Just then, the CEO of Anime Production chucked the rocky out of the universe and confiscated the booba sword because it's copyright of Raiden Shogun and Genshin. He then magicked the sword to make it disappear into thick air and looked at Baldy. 

"Come with me," he spoke, "I will show you where your toilet seat is." CEO summoned this random 汽车, then pushed Baldy in it before going in himself. He drove the 汽车 to Ashton's Gay Class, then stopped for a gay class and left Baldy stranded in the middle of the road. Luckily for him, there were lots of entertainment services on the car such as YouTube. 

The CEO went back from his Gay Class and drove Baldy 69k miles to a random area which Baldy did not like. It was full of brown trees and black trees and beige trees and white tress and hotpink tresse but they all donot have LEAVESS, only stciks. It gave Baldy shivers, and he almsot saw a...

Oh nO!! Blady HAs been struck by the LIgthningth of Bruh, strikign bdaly with a curse that disallows hinm from typikng properly!!!!!!!!!!!111!!!!!!!1!1!!! 

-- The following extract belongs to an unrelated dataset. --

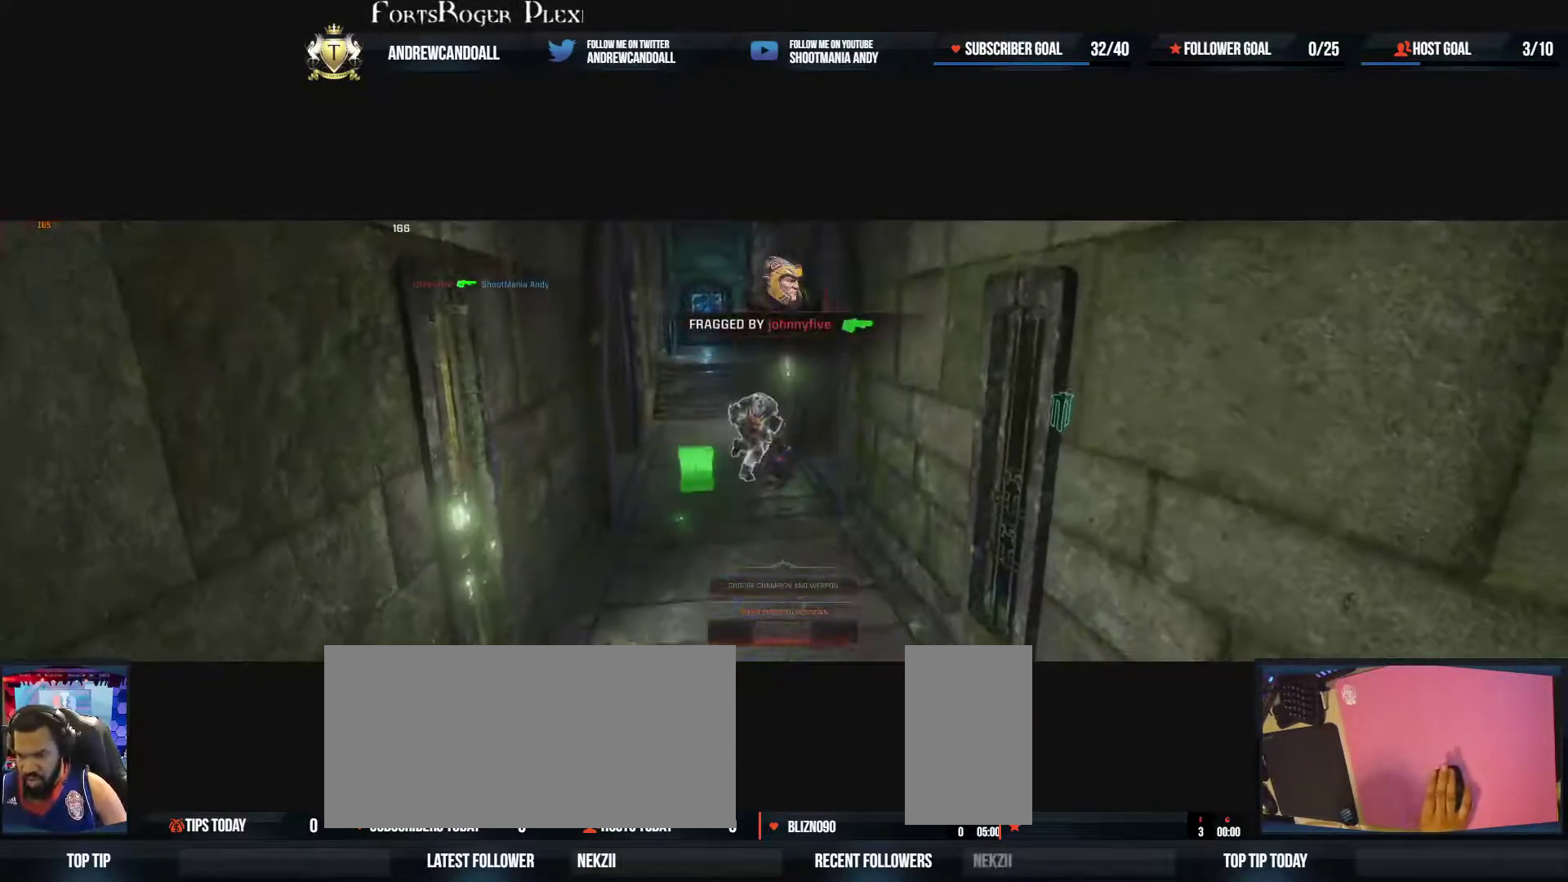
{"keys": ["w"], "mouse": [], "events": [[33, "a", "down"], [83, "a", "up"], [267, "a", "down"], [300, "delete", "down"], [450, "a", "up"], [467, "delete", "up"]]}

BruH .. The CEooh did not notice hiiis predickament. Fortunately, Baldy foundeth aaaanne antidote for The Lightning Of Bruh in the glove compartethmenteth, and drnak it. unfortunraetly he was only cured a little, like 10 precnet. Eeeks. Horrible tastign. Eeh. Eh, Baldy's hair started singing NEVER Gonaan GIev You Upp! bork bork! 

The CEO noticed this weird behaviour and snet him to the hopital. At the hopital he was cured so they continued... 

SOon, they reached a building with one window the shape of an armchair.